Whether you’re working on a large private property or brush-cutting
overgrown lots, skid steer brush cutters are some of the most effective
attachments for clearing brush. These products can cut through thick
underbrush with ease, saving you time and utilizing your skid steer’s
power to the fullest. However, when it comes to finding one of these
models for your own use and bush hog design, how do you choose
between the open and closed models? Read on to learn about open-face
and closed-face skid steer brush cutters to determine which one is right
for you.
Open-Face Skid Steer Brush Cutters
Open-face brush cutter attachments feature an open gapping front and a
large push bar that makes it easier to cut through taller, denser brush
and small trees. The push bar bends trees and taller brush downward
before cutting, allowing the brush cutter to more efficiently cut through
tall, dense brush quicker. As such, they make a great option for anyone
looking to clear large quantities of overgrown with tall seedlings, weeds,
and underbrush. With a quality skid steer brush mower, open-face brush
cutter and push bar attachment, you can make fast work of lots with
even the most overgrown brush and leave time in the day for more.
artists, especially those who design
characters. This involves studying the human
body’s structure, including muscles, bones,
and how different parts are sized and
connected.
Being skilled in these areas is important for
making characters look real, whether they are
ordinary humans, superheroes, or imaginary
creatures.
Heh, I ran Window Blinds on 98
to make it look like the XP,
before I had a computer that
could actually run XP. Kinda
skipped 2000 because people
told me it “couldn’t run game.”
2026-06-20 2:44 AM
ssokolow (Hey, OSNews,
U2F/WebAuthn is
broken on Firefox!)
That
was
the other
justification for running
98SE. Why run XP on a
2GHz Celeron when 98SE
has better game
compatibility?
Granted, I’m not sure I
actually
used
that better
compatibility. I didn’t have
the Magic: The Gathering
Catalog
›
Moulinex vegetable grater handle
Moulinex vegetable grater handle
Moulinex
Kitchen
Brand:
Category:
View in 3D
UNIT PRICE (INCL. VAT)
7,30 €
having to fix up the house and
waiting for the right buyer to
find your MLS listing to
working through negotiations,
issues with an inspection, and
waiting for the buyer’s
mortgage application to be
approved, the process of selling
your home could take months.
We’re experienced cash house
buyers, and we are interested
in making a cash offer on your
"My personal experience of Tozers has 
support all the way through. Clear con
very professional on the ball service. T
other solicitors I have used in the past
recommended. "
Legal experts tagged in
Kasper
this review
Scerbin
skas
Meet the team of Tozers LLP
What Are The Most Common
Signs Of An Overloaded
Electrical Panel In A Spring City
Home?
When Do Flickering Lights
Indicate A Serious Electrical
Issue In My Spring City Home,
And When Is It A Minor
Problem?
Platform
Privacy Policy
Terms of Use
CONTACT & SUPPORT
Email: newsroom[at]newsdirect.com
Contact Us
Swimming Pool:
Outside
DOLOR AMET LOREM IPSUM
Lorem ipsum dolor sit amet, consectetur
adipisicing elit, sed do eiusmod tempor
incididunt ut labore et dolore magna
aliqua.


========================================
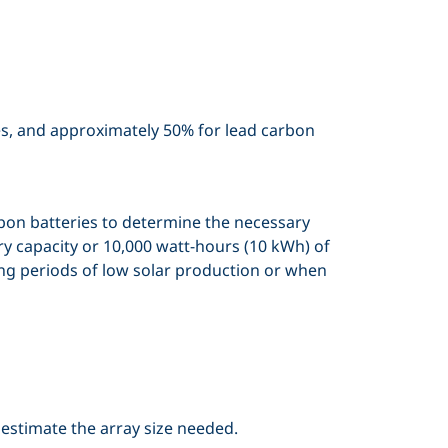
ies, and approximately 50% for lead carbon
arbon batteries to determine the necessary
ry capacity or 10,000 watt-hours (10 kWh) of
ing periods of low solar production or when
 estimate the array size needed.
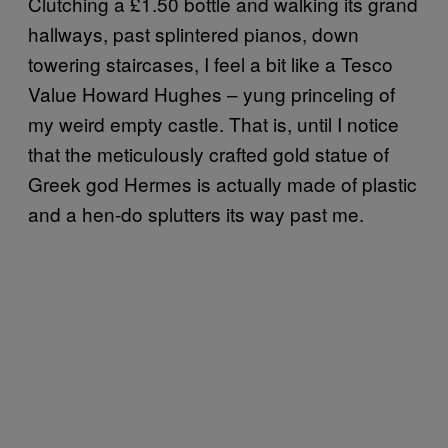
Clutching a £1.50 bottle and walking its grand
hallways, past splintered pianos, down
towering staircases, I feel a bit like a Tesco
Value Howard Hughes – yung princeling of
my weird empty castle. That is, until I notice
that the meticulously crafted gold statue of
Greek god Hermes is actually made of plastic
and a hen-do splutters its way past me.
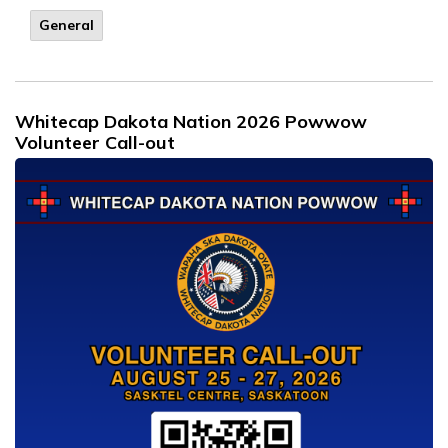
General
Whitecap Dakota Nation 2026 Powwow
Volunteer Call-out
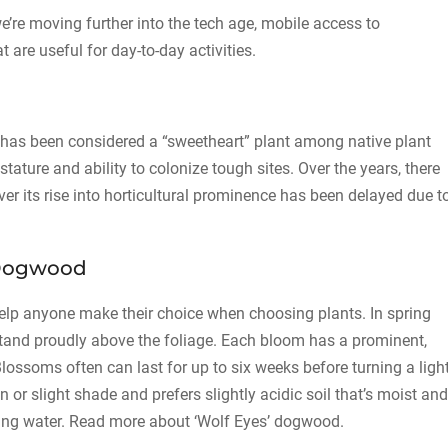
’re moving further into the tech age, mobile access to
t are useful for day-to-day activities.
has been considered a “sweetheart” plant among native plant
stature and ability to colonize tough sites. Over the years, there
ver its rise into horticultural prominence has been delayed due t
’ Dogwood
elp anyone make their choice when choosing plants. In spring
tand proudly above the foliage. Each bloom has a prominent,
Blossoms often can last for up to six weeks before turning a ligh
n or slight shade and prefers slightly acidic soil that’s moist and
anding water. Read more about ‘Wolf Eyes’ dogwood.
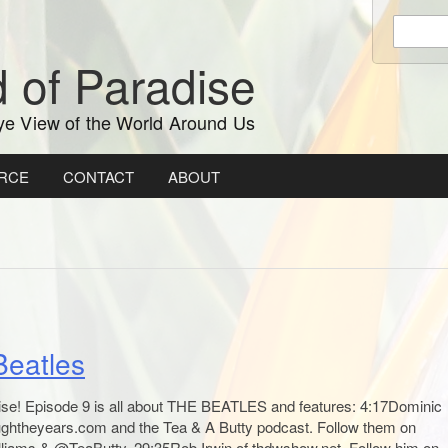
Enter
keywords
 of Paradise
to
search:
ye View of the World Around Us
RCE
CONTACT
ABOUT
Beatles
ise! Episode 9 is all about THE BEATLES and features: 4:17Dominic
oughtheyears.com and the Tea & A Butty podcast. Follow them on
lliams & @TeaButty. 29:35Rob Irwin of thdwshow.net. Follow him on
========================================
◆ **What the task requires**:
Count the lines in the records above that contain the word "large", and report only that number.

◆ **Solution**:
3